__Instructions to follow__. Given the material below, return only the lines starting at the line with "thumb cmc: (503, 497)" and ending at the line with "pinky tip: (401, 447)", exactly as they appear.

__Given records__.
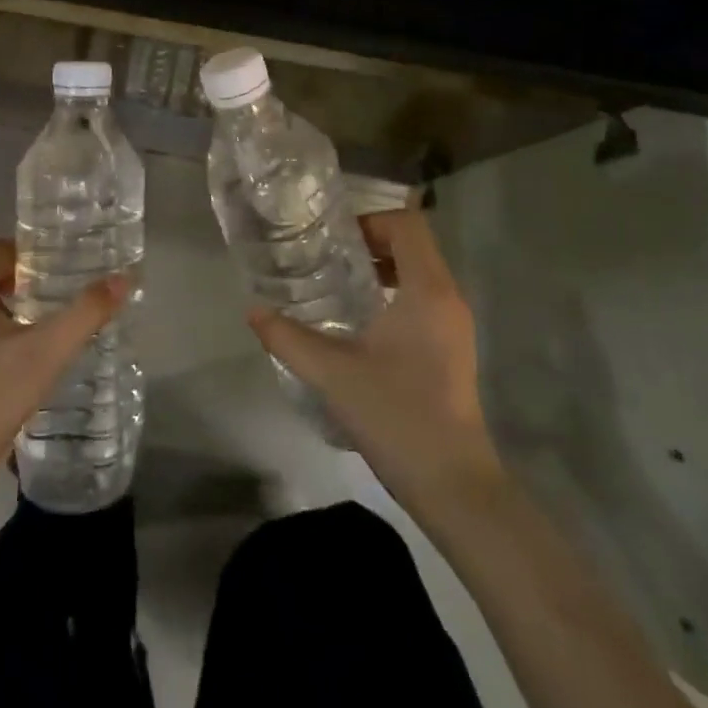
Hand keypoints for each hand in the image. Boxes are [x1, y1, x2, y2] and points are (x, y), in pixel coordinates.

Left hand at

---

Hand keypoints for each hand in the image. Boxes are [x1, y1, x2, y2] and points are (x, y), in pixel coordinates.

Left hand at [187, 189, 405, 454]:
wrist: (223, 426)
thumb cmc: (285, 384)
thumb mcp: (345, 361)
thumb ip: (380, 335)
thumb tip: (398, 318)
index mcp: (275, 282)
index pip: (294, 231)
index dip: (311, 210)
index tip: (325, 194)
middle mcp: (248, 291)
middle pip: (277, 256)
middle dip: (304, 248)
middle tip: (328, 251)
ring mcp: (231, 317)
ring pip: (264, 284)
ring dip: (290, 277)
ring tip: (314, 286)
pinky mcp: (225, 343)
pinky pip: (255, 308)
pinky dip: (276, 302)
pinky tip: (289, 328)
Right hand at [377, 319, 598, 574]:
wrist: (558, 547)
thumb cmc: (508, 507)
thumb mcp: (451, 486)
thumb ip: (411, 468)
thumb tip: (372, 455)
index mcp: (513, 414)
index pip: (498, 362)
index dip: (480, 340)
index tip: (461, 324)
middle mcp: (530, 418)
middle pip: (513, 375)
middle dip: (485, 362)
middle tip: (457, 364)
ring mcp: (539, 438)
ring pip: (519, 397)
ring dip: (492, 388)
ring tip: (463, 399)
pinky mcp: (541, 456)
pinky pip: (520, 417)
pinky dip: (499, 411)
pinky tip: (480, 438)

* * *

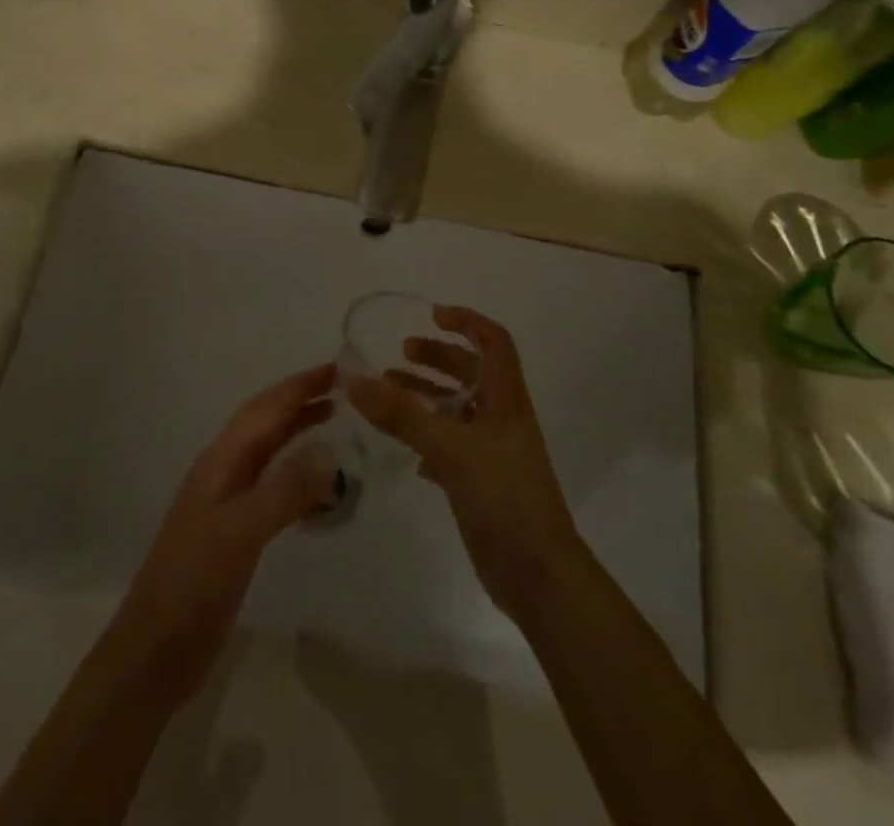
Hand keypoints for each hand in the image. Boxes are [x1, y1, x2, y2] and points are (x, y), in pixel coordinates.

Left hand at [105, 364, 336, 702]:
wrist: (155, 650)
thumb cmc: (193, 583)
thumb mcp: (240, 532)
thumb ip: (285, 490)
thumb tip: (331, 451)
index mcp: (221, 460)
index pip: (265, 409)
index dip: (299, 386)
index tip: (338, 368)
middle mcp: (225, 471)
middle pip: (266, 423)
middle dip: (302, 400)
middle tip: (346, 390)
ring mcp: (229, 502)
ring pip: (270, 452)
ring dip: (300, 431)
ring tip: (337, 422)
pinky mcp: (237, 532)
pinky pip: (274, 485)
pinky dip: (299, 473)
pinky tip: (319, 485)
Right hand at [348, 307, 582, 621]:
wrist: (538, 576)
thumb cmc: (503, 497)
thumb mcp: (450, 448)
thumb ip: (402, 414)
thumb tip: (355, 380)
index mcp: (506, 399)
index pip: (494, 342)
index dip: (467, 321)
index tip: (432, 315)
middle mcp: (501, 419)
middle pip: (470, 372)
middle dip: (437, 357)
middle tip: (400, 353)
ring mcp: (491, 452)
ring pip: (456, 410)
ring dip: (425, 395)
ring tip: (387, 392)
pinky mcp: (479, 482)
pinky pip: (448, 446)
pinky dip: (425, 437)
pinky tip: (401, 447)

__Response for this exercise__.
thumb cmc: (503, 497)
thumb mcp: (450, 448)
thumb ip: (402, 414)
thumb tip: (355, 380)
index mcp: (506, 399)
index pip: (494, 342)
index dip: (467, 321)
index tip: (432, 315)
middle mcp: (501, 419)
middle pip: (470, 372)
middle dip: (437, 357)
middle tip: (400, 353)
ring mcp: (491, 452)
ring pip: (456, 410)
ring dip: (425, 395)
ring tip: (387, 392)
pinky mcp: (479, 482)
pinky pip: (448, 446)
pinky dip: (425, 437)
pinky tip: (401, 447)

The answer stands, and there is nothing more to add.